Gap Analysis and/or Critical To Quality flow-downs – An assessment of current performance metrics for the purpose of identifying the differences between the “as is” vs. “want to be” state of business.
Materials planning – In manufacturing, depending on a dual-line vs. ramp-up strategy, your team will calculate the requirements of direct raw and in-process materials, spare parts and indirect materials essential for the production plan implementation.
Pilot Run – A small-scale “trial run” that is helpful to catch potential problems and prevent them from escalating before full implementation occurs.
Multinational power management company consolidates two factories located 70 miles apart.
Problem: A manufacturing company of industrial electrical equipment and components had two factories making different products located about an hour away.
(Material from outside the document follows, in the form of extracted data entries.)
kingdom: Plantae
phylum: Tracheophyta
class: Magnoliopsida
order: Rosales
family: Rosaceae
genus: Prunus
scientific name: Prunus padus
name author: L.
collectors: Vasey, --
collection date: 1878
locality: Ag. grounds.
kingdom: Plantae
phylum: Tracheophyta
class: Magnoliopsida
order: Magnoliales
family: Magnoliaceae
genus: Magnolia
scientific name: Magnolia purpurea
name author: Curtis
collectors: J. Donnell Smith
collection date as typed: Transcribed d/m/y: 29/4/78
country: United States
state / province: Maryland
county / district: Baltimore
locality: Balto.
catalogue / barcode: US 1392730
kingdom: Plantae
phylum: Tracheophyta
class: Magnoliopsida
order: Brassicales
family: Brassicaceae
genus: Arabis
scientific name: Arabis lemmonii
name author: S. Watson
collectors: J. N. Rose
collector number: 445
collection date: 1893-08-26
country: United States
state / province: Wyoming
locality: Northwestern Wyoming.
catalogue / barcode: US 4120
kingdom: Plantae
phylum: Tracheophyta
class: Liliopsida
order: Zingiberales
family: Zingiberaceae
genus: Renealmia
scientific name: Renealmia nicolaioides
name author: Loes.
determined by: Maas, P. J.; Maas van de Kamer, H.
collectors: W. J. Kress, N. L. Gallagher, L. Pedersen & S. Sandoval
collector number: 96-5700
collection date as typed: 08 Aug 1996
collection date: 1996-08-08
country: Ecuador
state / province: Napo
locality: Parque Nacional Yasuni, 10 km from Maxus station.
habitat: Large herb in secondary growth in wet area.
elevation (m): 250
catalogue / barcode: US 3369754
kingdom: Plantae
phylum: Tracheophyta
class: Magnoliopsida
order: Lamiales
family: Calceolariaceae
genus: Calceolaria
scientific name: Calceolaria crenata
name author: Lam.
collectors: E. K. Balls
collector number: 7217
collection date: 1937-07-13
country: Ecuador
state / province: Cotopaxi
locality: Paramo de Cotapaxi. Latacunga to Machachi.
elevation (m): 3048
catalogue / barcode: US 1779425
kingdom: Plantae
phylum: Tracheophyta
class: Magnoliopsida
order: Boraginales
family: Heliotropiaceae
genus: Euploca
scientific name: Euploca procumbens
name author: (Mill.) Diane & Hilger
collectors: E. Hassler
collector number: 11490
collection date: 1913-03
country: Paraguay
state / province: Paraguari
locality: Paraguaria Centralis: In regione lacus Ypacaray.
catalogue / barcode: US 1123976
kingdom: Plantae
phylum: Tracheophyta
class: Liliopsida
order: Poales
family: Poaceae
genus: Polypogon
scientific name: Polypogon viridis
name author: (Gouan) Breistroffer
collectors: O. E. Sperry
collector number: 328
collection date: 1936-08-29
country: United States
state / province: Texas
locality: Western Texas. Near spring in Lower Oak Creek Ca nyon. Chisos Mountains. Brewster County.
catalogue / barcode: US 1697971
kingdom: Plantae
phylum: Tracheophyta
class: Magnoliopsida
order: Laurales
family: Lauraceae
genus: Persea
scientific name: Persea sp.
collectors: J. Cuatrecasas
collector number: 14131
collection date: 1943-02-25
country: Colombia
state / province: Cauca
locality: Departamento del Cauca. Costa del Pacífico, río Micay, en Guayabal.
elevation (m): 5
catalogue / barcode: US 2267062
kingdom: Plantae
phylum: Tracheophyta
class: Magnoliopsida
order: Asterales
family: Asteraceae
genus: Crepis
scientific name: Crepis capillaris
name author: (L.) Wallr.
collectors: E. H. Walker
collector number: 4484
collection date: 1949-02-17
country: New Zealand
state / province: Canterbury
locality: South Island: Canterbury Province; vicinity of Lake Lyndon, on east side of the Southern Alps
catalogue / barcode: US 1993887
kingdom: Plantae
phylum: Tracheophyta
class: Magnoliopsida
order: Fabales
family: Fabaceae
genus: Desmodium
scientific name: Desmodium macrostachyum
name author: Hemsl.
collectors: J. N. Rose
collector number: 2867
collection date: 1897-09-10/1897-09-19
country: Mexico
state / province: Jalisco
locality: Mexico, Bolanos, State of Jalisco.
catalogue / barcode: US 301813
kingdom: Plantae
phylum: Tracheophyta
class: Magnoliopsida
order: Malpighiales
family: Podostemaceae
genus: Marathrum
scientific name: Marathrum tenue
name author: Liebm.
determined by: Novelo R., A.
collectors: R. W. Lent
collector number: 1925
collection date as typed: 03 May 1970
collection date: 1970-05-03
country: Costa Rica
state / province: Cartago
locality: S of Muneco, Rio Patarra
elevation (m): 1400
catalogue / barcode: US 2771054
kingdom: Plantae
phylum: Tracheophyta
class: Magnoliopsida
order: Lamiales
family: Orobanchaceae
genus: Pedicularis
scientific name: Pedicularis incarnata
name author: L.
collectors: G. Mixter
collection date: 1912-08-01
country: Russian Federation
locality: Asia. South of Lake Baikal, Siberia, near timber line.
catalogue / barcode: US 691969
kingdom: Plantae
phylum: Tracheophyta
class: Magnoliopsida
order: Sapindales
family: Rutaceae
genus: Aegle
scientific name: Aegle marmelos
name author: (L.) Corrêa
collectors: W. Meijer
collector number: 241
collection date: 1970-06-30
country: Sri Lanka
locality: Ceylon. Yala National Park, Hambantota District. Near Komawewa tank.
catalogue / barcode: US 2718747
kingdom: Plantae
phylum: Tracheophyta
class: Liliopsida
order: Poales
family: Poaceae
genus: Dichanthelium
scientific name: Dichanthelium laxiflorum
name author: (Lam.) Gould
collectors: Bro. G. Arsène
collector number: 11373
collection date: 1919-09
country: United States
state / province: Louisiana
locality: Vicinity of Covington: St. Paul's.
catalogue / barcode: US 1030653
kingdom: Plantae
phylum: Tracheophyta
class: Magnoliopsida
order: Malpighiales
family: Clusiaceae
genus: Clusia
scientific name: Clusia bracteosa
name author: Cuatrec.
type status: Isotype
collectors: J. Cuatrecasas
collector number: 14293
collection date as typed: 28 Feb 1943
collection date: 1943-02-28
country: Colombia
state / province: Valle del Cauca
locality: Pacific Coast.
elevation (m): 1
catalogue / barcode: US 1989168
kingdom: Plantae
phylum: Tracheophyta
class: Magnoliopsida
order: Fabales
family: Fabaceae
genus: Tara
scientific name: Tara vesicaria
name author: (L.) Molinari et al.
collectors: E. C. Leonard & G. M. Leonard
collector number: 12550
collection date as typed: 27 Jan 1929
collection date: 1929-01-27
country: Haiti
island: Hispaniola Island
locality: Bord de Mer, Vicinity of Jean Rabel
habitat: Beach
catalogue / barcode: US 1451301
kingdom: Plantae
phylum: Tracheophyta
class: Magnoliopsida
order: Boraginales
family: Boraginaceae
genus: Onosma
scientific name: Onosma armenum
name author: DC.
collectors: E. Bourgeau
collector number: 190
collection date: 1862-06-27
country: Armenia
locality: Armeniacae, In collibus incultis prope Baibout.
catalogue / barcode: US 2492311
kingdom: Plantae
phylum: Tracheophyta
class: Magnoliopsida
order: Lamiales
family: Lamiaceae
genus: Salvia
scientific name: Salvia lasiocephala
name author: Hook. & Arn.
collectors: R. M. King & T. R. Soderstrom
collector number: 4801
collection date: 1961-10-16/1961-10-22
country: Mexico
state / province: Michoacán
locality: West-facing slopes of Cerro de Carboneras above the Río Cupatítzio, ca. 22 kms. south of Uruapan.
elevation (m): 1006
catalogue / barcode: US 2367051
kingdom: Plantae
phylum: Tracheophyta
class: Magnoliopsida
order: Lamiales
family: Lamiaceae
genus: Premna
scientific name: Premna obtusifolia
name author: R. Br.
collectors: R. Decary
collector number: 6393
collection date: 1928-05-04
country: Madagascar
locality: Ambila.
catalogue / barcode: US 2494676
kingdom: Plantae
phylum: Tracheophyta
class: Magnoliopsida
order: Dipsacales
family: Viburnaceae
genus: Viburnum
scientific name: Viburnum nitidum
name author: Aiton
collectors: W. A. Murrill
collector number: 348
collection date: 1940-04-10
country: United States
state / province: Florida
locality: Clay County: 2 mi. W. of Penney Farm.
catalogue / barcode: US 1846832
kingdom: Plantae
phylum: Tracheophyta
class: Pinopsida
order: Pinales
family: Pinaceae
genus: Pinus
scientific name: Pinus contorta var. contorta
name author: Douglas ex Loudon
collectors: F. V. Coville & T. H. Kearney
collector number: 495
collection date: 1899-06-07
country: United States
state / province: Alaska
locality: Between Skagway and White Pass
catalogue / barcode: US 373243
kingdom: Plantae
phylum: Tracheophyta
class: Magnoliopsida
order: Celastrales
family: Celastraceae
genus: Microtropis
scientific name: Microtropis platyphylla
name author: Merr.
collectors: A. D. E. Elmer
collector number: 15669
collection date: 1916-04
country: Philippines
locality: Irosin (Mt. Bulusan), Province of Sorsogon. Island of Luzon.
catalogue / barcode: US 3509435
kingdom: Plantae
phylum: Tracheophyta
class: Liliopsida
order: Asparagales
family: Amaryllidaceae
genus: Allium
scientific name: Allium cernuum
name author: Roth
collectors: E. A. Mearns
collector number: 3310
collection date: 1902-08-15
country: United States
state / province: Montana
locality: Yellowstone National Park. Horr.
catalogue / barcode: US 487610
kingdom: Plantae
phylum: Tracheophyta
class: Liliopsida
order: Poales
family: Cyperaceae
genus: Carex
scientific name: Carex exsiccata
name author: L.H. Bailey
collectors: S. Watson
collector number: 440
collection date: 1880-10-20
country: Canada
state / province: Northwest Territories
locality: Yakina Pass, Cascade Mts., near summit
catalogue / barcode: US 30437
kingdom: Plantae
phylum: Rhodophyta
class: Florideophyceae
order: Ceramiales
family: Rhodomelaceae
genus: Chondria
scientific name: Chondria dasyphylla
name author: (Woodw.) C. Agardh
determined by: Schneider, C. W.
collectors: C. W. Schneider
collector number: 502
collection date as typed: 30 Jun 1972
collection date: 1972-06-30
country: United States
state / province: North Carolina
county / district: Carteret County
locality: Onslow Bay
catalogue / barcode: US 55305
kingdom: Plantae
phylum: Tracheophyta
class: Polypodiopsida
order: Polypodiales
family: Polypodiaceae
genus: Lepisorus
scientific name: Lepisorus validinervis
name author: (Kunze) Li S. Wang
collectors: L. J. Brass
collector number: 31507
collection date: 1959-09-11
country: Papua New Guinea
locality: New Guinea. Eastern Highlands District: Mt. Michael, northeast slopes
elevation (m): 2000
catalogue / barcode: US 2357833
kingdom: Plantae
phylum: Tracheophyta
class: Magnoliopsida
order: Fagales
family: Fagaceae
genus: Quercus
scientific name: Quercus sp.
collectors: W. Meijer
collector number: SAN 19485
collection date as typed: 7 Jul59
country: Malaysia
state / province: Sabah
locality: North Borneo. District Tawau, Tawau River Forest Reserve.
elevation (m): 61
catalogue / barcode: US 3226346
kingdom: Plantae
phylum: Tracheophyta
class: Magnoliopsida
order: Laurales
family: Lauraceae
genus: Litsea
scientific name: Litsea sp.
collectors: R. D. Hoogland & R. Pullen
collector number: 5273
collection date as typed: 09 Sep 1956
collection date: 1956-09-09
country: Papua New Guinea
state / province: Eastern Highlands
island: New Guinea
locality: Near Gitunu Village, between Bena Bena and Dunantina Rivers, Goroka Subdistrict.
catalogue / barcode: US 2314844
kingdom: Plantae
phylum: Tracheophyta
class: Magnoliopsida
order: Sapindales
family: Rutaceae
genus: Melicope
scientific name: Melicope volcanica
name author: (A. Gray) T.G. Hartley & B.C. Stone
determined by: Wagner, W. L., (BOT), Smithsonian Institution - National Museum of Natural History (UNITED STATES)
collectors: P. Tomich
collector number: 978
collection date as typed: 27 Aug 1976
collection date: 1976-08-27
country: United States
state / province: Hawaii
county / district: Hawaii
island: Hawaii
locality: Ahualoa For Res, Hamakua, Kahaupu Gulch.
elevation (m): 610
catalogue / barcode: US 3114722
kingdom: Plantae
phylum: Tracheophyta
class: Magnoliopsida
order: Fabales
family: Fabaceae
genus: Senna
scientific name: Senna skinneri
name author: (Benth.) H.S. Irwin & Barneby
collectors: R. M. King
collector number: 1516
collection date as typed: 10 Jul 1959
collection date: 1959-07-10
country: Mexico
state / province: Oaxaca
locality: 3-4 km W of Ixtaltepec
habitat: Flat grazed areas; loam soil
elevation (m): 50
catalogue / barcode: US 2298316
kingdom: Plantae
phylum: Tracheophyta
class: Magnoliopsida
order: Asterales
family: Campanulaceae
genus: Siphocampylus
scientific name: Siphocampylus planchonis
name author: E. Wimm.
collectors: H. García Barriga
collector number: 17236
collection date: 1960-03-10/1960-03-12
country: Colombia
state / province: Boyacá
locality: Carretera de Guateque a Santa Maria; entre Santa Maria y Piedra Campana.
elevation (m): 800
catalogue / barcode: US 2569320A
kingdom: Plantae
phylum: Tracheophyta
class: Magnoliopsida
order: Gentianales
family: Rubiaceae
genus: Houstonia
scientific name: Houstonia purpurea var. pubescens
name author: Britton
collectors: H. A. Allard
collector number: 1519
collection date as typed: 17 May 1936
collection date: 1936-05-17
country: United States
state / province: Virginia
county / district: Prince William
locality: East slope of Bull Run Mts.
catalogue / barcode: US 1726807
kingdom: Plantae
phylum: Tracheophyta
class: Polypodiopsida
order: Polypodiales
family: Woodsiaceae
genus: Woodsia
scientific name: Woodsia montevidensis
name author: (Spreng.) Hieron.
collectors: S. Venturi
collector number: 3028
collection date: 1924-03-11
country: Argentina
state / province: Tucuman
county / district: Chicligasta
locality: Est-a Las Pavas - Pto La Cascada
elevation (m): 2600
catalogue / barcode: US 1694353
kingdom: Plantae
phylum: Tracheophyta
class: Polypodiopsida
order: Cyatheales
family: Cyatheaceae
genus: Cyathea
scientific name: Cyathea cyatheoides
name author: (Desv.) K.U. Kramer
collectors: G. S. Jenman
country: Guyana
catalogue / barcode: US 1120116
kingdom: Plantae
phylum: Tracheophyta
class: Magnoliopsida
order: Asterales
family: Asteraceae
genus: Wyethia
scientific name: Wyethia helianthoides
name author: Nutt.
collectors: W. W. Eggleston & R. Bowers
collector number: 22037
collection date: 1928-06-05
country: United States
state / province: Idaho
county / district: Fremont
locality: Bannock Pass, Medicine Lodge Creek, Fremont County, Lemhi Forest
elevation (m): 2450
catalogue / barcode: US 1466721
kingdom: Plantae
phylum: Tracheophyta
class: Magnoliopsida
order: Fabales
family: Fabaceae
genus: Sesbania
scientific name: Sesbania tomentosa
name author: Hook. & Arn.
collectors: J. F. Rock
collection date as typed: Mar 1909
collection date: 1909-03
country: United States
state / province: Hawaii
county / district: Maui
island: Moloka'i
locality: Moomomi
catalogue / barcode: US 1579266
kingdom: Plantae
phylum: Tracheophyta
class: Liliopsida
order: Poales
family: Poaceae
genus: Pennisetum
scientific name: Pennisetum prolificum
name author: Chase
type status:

Over the years, one of the factories (through Lean Six Sigma activities) had created open floor space within its 250K of total area. The other, which had become somewhat inefficient since the business had not invested in new technology, operated in 140K ft2. The challenge was how to transfer the smaller factory into the open space. The business benefit would result from selling building and property plus cost synergies from combining fabrication operations. The strategy was to;
- Recreate the assembly line using Lean principles
- Transfer all inventory and equipment without any service disruptions
- Integrate the materials planning systems and shop operation procedures
- Conduct an environmental assessment of the smaller location’s building and grounds to prepare it for sale
Results: Over the course of one year;
- Team created two new customized single-piece flow assembly lines and relocated key fabrication equipment within 64K ft2 (>50% reduction in floor space)
- Labor % of Sales went from 10.2% to 8.2%
- Maintained daily production targets of an $80M+ product
- Invested $2M+ in new fabrication & welding technology
- Sold excess equipment at auction
- Overall project payback met within 4 years & sold the property after remediation
Consumer Product Original Equipment Manufacturer(OEM) supplier sees 65% drop in average selling price over time …
Problem: A high volume OEM supplier got a rude awakening when its product became a commodity. Over a two-year period, it was projected that their average selling price would drop 65%! The company still had a nice after-market upside, however the price drop on volume significantly impacted their profit performance. In addition, the customer was relocating. Restructuring for cost and location of their operations became a must. The team then:
- Developed a detailed transition process, function-by-function, to outsource over 60% of the OEM value-added production to a 3rd party manufacturer closer to the customer
- Adopted disciplined project management along with scheduled toll gate reviews to keep all stakeholders informed and on track with deliverables
- As part of the transition, the freed capacity was transitioned to grow the more profitable aftermarket segment
Results: The OEM supplier was able to recover a large portion of the lost margin. The customer felt no pain during the transition. Numerous quick wins during the move resulted in several continuous improvement opportunities. Additional and more profitable aftermarket capacity was created. Overall, the transition was completed 6 months ahead of schedule through detailed planning and tight project management.